Main Session
Sep 29
SS 26 - Radiation and Cancer Physics 3: Imaging Development for Planning

257 - Deep Learning-Based Synthetic 3.0T High Field Magnetic Resonance Imaging for Brain Tumor Adaptive Radiotherapy in MR-Linac

03:50pm - 04:00pm PT
Room 155/157

Presenter(s)

Bin Wang, PhD Headshot
Bin Wang, PhD - Sun Yat-Sen University Cancer Center, Guangzhou, Guangdong

B. Wang1, Y. Tang2, B. Liu3, J. Zhang1, Y. Liu4, B. Qiu3, X. J. Du3, H. Liu5, Y. Lu2, and X. W. Deng4; 1Department of Radiation Oncology, State Key Laboratory of Oncology in South China, Guangdong Provincial Clinical Research Center for Cancer,Sun Yat-sen University Cancer Center, Guangzhou, China, 2School of Computer Science and Engineering, Sun Yat-sen University, Guangzhou, China, 3Department of Radiation Oncology, State Key Laboratory of Oncology in South China, Guangdong Provincial Clinical Research Center for Cancer,Sun Yat-sen University Cancer Center, Guangzhou, Guangdong, China, 4Department of Radiation Oncology, State Key Laboratory of Oncology in South China, Guangdong Provincial Clinical Research Center for Cancer,Sun Yat-sen University Cancer Center, Guangzhou, China, 5State Key Laboratory of Oncology in South China, Guangdong Provincial Clinical Research Center for Cancer, Department of Radiation Oncology, Sun Yat-sen University Cancer Center, Guangzhou, Guangdong, China

Purpose/Objective(s): Magnetic resonance guided adaptive radiotherapy (MRgART) enables both inter-fractional and intra-fractional tracking of treatment target throughout the radiation treatment course.
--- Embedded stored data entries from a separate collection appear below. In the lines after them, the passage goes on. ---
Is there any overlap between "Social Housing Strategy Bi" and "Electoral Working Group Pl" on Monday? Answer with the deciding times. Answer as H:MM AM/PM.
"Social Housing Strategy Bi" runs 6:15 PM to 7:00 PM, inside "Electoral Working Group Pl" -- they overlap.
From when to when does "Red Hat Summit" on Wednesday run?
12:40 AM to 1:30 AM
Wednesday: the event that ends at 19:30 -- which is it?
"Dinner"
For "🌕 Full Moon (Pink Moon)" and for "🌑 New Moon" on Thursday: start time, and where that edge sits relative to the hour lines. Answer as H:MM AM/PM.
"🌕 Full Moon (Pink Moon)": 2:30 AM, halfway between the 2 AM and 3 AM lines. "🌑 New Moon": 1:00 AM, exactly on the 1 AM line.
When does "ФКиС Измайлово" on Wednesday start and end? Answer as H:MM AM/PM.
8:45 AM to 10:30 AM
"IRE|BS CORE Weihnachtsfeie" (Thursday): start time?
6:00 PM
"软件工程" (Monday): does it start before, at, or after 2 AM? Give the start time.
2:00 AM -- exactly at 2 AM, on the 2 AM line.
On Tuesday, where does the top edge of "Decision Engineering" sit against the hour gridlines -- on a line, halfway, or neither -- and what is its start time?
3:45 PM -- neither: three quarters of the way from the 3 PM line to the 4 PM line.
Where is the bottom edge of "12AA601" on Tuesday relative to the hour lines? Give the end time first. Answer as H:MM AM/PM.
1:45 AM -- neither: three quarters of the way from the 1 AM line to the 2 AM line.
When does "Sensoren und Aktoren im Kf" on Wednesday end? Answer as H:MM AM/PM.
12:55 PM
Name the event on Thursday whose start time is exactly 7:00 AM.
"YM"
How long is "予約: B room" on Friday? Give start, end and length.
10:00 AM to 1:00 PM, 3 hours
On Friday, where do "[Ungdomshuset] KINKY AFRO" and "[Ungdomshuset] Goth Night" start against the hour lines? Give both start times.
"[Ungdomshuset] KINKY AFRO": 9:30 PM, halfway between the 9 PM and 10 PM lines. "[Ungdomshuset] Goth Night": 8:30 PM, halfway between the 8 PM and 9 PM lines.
However, integrating magnetic resonance imaging (MRI) with linear accelerator system was challenging in engineering and often lead to compromise in static B0 field strength of the onboard MRI and in turn the quality of the online MRI images. To satisfy the need of the higher quality MRI images during online adaptations, we developed a hybrid cascade deep learning neuro-network to synthesize virtual 3.0T MRI images from the 1.5 T MR-Linac images for online adaptive radiotherapy (ART) of the brain.

Materials/Methods: Paired pretreat 1.5T MR-Linac images and 3.0T MR-sim images from 66 cases with brain metastasis were retrospectively collected for this study. Unpaired images included 368 online 1.5T MR-Linac image sets in the treatment course of 78 brain metastases cases who undergone MRI guided stereotactic radiotherapy (SRT) and 3.0T MR-sim image sets from 147 brain metastases cases who undergone stereotactic radiosurgery (SRS) or SRT treatment on conventional linear accelerators. A hybrid cascade GAN (HC-GAN) was established by combining conventional cyclic consistent GAN (cycleGAN) and conditional GAN (cGAN) networks. Synthetic 3.0T MRI was quantitively evaluated against real MR-sim images using mean absolute error (MAE), peak signal-to-noise ratio (PSNR), and structural similarity index measure (SSIM). Clinical evaluation was also carried out by inviting 4 radiation oncologists to perform tumor delineation based on synthetic 3.0 T MRI (synT2w), MR-Linac images (T2w) and MR-sim images (T1C) of extra 18 brain metastasis cases respectively.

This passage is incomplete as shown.